▶ **Using the information**:
- a) According to the profile of jewelry designer Debra Navarro, what share of her brand's sales goes to Gem Legacy?
- b) List every named person, family, organization, film, and region that appears in the profile of jewelry designer Debra Navarro.
- c) Pick up the profile of jewelry designer Debra Navarro after its last sentence and continue it.

Debra Navarro had worked in fine jewelry for decades, but without an endgame when it came to her career. That changed as she approached her 50th birthday and suddenly felt like she “had so much to give, but no real purpose,” she recalls. “I felt like I was at a crossroads. I was searching for something.”
That “something” crystallized for the award-winning jewelry designer when, in 2015, she sat through a screening of Sharing the Rough, a documentary that follows a gemstone’s journey from deep inside an East African mine to its setting in an heirloom-quality jewel.
The following day she met with gem-cutter Roger Dery, who was featured in the documentary (and has since gone on to launch the Gem Legacy nonprofit). And nine weeks later, she traveled with the Dery family to mines in East Africa. On the trip, “My eyes were opened, and my heart was opened,” Navarro recalls. “I knew what I was going to do—I was going to buy these gemstones, and I was going to make jewelry. It was something I’d wanted to do forever and all I did was talk about it.” She adds, “Sometimes you stop and realize that the only thing stopping you is you.”
Navarro’s namesake brand has donated 5% of all its sales to Gem Legacy, which aids the very same miners and mining families that unearth the gemstones she uses in her collection, since its inception. But the brand’s philanthropy doesn’t end there.

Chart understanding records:
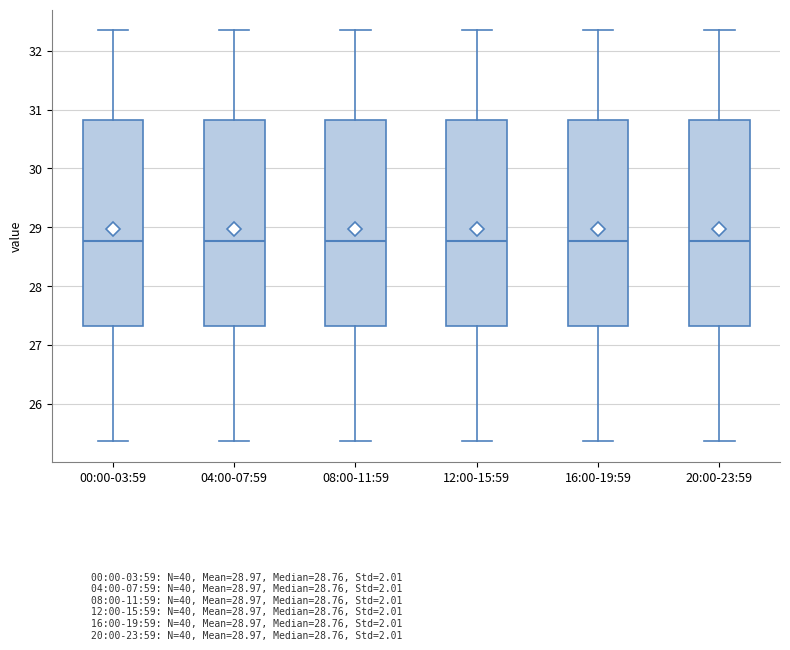

Reading left to right, transcribe this box plot: for each box, give where its median line is, the range the box spans, and where its two whiskers end, as read against the y-axis. The values are not printed on the chart, so give them approximately, as read against the axis.

00:00-03:59: median 28.8, box 27.3 to 30.8, whiskers 25.4 to 32.4
04:00-07:59: median 28.8, box 27.3 to 30.8, whiskers 25.4 to 32.4
08:00-11:59: median 28.8, box 27.3 to 30.8, whiskers 25.4 to 32.4
12:00-15:59: median 28.8, box 27.3 to 30.8, whiskers 25.4 to 32.4
16:00-19:59: median 28.8, box 27.3 to 30.8, whiskers 25.4 to 32.4
20:00-23:59: median 28.8, box 27.3 to 30.8, whiskers 25.4 to 32.4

▶ **Answers in order**:
- a) 5% of all its sales

- b) Debra Navarro, Sharing the Rough, Roger Dery, Gem Legacy, the Dery family, East Africa

- c)
Debra Navarro Jewelry is also an official partner to the renowned Sheldrick Wildlife Trust in Kenya, which rescues and rehabilitates orphaned elephants. And the designer recently cemented that partnership with the debut of a pair of gold pendants, both christened Tusk, that pay homage to elephants. Five percent of the net proceeds from both styles aid the organization’s efforts to rescue and rehab elephants.
“What they do [at the Sheldrick Wildlife Trust] is so much more than just rescuing elephants,” Navarro says. “They have aerial units, mobile veterinary units, and canine units, and more. And they’re very transparent, which I love. You can watch their rescues on YouTube.” Navarro also adopted a baby elephant through the organization, and says she’s been delighted by the photos and updates the nonprofit sends her of the thriving gentle giant.


The Tusk Shreger Lines disc pendant, which is available by request and was only recently released, magnifies the pattern you would find in the cross-section of an elephant tusk. “It really addresses the fact that an elephant is killed for ivory every 15 minutes,” Navarro says. “The baby elephant I adopted lost her mom to poaching.”
The second style, the Open Tusk pendant ($4,380), features an 18k yellow gold outline of a tusk set with small colorless diamonds and chunkier colored diamonds, all hand-picked by the designer—who says she’s happy to be aiding the organization, but stresses, “the real heroes in this story are the men and women who work with this operation. I think it’s the most ideal job in the world!”
To donate to the Sheldrick Wildlife Trust and see a list of baby elephants who need adopters (just $50 a year!), click here
Top: Designer Debra Navarro with baby elephant Mudanda at the Sheldrick Wildlife Trust in Kenya (all photos courtesy of Debra Navarro Jewelry)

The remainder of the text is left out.